The AlCap 2013 run demonstrated that the setup was capable of
performing this demanding charged particle experiment and led to
preliminary results. In R2015 we plan to improve several aspects which
will reduce the systematic uncertainty and improve the quality of the
final result.

\begin{itemize}

\item
\textbf{Beam profile measurements at target location.}
We intend to assemble a small probe
which  can be inserted to measure the beam profile at the target 
position for all measurements.  Two possible methods are under
consideration: the first uses a series of crossed scintillating fibres
read-out with MPPCs, the second uses a single fibre which is scanned 
across the beam.

\item
\textbf{Beam and detector geometry in the vacuum chamber.} We plan an 
improved mechanics and surveying method for determining the relative
target and detector positions.

\item
\textbf{Improved silicon detector frontend.} We plan to suppress noise
  and increase the stability of the Si detector readout, by placing
  the preamplifiers inside the vacuum chamber.
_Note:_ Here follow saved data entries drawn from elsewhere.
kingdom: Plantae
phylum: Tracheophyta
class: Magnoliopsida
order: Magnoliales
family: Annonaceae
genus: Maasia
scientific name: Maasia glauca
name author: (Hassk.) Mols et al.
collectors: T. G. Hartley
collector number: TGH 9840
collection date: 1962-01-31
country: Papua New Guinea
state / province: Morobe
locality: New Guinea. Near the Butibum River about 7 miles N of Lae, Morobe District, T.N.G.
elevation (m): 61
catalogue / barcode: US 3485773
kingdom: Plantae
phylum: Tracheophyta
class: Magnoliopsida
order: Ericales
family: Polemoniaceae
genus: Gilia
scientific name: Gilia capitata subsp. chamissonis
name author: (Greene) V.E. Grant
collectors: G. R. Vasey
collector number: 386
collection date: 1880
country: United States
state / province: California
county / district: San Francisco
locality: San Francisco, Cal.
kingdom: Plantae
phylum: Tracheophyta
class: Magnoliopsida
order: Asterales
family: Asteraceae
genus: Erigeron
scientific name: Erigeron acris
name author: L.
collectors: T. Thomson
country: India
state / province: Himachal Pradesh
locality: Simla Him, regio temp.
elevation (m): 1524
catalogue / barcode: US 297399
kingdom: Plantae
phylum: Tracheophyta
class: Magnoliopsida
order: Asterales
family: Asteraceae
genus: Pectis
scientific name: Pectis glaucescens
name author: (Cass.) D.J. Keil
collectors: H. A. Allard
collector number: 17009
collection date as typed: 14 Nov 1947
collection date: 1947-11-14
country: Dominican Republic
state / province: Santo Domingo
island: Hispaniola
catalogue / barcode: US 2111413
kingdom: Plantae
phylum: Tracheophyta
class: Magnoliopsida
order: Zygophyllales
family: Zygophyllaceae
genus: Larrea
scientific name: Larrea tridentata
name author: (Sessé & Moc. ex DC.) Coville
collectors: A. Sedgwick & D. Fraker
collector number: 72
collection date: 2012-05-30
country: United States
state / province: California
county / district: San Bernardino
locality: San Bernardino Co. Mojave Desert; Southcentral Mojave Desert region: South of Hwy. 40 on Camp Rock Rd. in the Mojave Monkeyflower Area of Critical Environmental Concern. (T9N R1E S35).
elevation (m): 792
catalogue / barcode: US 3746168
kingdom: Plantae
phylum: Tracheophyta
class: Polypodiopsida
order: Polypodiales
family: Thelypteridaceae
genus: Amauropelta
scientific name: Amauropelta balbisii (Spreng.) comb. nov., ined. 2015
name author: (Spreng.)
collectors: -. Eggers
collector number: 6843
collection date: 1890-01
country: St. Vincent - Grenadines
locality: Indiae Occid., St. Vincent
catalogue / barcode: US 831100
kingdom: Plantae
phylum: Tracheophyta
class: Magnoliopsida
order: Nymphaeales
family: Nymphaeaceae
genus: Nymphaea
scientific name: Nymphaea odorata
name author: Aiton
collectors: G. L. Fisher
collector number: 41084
In addition, the shaping
  constants of the fast preamplier outputs were not optimised, which
  led to significant noise or undershoots in those signals.
 
\item
\textbf{DAQ.} The FADCs experienced data losses in high rate situations,
  e.g. when using the silicon detector as active target. This data
  quality issue will be eliminated by purchasing, and carefully
  testing, new wave form digitisers from CAEN or SIS.

\item
\textbf{Ge detector.} The time resolution of the Ge detector was
  only 66 ns FWHM, larger than specified (10 ns). This problem will addressed
  with careful comparisons of analogue and digitised readout chains in our university labs. 

\end{itemize}